__Your objective__: Reprint all entries without any alteration.

_ _ _ _ _

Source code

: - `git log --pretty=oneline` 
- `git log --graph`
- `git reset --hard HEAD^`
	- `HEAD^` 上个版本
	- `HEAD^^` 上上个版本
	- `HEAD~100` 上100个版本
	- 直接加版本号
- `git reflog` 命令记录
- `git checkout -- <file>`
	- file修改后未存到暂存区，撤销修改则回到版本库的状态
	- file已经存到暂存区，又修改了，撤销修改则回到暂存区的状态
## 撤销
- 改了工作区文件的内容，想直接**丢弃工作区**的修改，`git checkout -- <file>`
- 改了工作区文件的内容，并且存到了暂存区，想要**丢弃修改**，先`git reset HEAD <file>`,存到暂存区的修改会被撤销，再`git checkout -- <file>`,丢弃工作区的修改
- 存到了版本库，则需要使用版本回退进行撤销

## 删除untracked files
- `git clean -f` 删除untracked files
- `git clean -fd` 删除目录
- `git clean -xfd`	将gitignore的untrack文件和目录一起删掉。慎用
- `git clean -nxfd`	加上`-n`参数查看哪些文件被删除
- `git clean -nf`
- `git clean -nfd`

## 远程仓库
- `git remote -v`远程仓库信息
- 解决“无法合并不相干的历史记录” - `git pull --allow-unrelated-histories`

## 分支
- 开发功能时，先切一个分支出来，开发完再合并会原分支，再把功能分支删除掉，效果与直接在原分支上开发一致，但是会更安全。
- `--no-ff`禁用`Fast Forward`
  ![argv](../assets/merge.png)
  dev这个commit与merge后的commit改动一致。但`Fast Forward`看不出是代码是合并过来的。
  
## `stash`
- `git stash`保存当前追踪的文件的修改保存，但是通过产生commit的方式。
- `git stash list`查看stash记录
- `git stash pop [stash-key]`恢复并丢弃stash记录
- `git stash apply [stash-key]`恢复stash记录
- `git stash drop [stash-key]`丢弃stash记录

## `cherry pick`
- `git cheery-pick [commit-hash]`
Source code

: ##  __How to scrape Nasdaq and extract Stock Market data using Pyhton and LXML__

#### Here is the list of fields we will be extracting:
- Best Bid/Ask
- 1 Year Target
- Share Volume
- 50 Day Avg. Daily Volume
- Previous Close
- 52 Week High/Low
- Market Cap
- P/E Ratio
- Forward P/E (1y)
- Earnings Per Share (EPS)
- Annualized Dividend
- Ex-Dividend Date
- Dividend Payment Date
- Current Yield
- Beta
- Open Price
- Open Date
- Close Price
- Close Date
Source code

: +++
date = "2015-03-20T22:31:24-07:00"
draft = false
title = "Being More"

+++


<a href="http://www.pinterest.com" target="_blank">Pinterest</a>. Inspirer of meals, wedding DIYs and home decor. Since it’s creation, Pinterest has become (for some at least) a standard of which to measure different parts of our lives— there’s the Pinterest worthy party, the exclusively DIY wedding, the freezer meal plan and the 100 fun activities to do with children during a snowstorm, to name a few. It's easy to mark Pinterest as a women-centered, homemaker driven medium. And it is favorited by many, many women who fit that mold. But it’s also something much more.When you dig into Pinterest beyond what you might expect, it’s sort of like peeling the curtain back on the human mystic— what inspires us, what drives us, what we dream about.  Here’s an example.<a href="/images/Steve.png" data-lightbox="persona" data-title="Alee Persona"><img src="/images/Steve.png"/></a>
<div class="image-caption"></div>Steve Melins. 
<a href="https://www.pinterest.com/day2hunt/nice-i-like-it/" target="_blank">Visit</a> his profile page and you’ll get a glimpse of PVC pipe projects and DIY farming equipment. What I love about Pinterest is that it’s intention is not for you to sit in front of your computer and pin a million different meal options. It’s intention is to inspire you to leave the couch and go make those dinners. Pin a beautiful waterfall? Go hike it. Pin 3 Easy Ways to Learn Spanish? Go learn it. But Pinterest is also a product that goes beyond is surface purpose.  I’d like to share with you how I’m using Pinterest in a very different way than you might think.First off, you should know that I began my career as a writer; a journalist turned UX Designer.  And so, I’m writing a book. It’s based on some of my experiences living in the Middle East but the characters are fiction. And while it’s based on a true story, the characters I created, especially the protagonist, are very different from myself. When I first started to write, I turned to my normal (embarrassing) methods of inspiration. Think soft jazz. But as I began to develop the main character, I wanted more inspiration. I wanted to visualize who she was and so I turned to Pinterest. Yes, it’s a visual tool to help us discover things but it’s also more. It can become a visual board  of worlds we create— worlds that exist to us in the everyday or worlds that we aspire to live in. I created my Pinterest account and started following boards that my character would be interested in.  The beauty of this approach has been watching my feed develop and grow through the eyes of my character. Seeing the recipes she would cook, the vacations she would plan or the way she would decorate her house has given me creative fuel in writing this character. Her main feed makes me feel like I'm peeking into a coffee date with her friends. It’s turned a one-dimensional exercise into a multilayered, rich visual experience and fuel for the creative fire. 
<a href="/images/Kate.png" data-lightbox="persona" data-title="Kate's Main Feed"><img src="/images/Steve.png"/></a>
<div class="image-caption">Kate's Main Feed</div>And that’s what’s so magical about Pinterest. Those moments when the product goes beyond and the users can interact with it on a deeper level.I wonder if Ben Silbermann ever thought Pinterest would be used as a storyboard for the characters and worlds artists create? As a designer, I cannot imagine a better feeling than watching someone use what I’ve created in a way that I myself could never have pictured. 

_ _ _ _ _

__Answer to the problem__:
Source code

: - `git log --pretty=oneline` 
- `git log --graph`
- `git reset --hard HEAD^`
	- `HEAD^` 上个版本
	- `HEAD^^` 上上个版本
	- `HEAD~100` 上100个版本
	- 直接加版本号
- `git reflog` 命令记录
- `git checkout -- <file>`
	- file修改后未存到暂存区，撤销修改则回到版本库的状态
	- file已经存到暂存区，又修改了，撤销修改则回到暂存区的状态
## 撤销
- 改了工作区文件的内容，想直接**丢弃工作区**的修改，`git checkout -- <file>`
- 改了工作区文件的内容，并且存到了暂存区，想要**丢弃修改**，先`git reset HEAD <file>`,存到暂存区的修改会被撤销，再`git checkout -- <file>`,丢弃工作区的修改
- 存到了版本库，则需要使用版本回退进行撤销

## 删除untracked files
- `git clean -f` 删除untracked files
- `git clean -fd` 删除目录
- `git clean -xfd`	将gitignore的untrack文件和目录一起删掉。慎用
- `git clean -nxfd`	加上`-n`参数查看哪些文件被删除
- `git clean -nf`
- `git clean -nfd`

## 远程仓库
- `git remote -v`远程仓库信息
- 解决“无法合并不相干的历史记录” - `git pull --allow-unrelated-histories`

## 分支
- 开发功能时，先切一个分支出来，开发完再合并会原分支，再把功能分支删除掉，效果与直接在原分支上开发一致，但是会更安全。
- `--no-ff`禁用`Fast Forward`
  ![argv](../assets/merge.png)
  dev这个commit与merge后的commit改动一致。但`Fast Forward`看不出是代码是合并过来的。
  
## `stash`
- `git stash`保存当前追踪的文件的修改保存，但是通过产生commit的方式。
- `git stash list`查看stash记录
- `git stash pop [stash-key]`恢复并丢弃stash记录
- `git stash apply [stash-key]`恢复stash记录
- `git stash drop [stash-key]`丢弃stash记录

## `cherry pick`
- `git cheery-pick [commit-hash]`
Source code

: ##  __How to scrape Nasdaq and extract Stock Market data using Pyhton and LXML__

#### Here is the list of fields we will be extracting:
- Best Bid/Ask
- 1 Year Target
- Share Volume
- 50 Day Avg. Daily Volume
- Previous Close
- 52 Week High/Low
- Market Cap
- P/E Ratio
- Forward P/E (1y)
- Earnings Per Share (EPS)
- Annualized Dividend
- Ex-Dividend Date
- Dividend Payment Date
- Current Yield
- Beta
- Open Price
- Open Date
- Close Price
- Close Date
Source code

: +++
date = "2015-03-20T22:31:24-07:00"
draft = false
title = "Being More"

+++


<a href="http://www.pinterest.com" target="_blank">Pinterest</a>. Inspirer of meals, wedding DIYs and home decor. Since it’s creation, Pinterest has become (for some at least) a standard of which to measure different parts of our lives— there’s the Pinterest worthy party, the exclusively DIY wedding, the freezer meal plan and the 100 fun activities to do with children during a snowstorm, to name a few. It's easy to mark Pinterest as a women-centered, homemaker driven medium. And it is favorited by many, many women who fit that mold. But it’s also something much more.When you dig into Pinterest beyond what you might expect, it’s sort of like peeling the curtain back on the human mystic— what inspires us, what drives us, what we dream about.  Here’s an example.<a href="/images/Steve.png" data-lightbox="persona" data-title="Alee Persona"><img src="/images/Steve.png"/></a>
<div class="image-caption"></div>Steve Melins. 
<a href="https://www.pinterest.com/day2hunt/nice-i-like-it/" target="_blank">Visit</a> his profile page and you’ll get a glimpse of PVC pipe projects and DIY farming equipment. What I love about Pinterest is that it’s intention is not for you to sit in front of your computer and pin a million different meal options. It’s intention is to inspire you to leave the couch and go make those dinners. Pin a beautiful waterfall? Go hike it. Pin 3 Easy Ways to Learn Spanish? Go learn it. But Pinterest is also a product that goes beyond is surface purpose.  I’d like to share with you how I’m using Pinterest in a very different way than you might think.First off, you should know that I began my career as a writer; a journalist turned UX Designer.  And so, I’m writing a book. It’s based on some of my experiences living in the Middle East but the characters are fiction. And while it’s based on a true story, the characters I created, especially the protagonist, are very different from myself. When I first started to write, I turned to my normal (embarrassing) methods of inspiration. Think soft jazz. But as I began to develop the main character, I wanted more inspiration. I wanted to visualize who she was and so I turned to Pinterest. Yes, it’s a visual tool to help us discover things but it’s also more. It can become a visual board  of worlds we create— worlds that exist to us in the everyday or worlds that we aspire to live in. I created my Pinterest account and started following boards that my character would be interested in.  The beauty of this approach has been watching my feed develop and grow through the eyes of my character. Seeing the recipes she would cook, the vacations she would plan or the way she would decorate her house has given me creative fuel in writing this character. Her main feed makes me feel like I'm peeking into a coffee date with her friends. It’s turned a one-dimensional exercise into a multilayered, rich visual experience and fuel for the creative fire. 
<a href="/images/Kate.png" data-lightbox="persona" data-title="Kate's Main Feed"><img src="/images/Steve.png"/></a>
<div class="image-caption">Kate's Main Feed</div>And that’s what’s so magical about Pinterest. Those moments when the product goes beyond and the users can interact with it on a deeper level.I wonder if Ben Silbermann ever thought Pinterest would be used as a storyboard for the characters and worlds artists create? As a designer, I cannot imagine a better feeling than watching someone use what I’ve created in a way that I myself could never have pictured. 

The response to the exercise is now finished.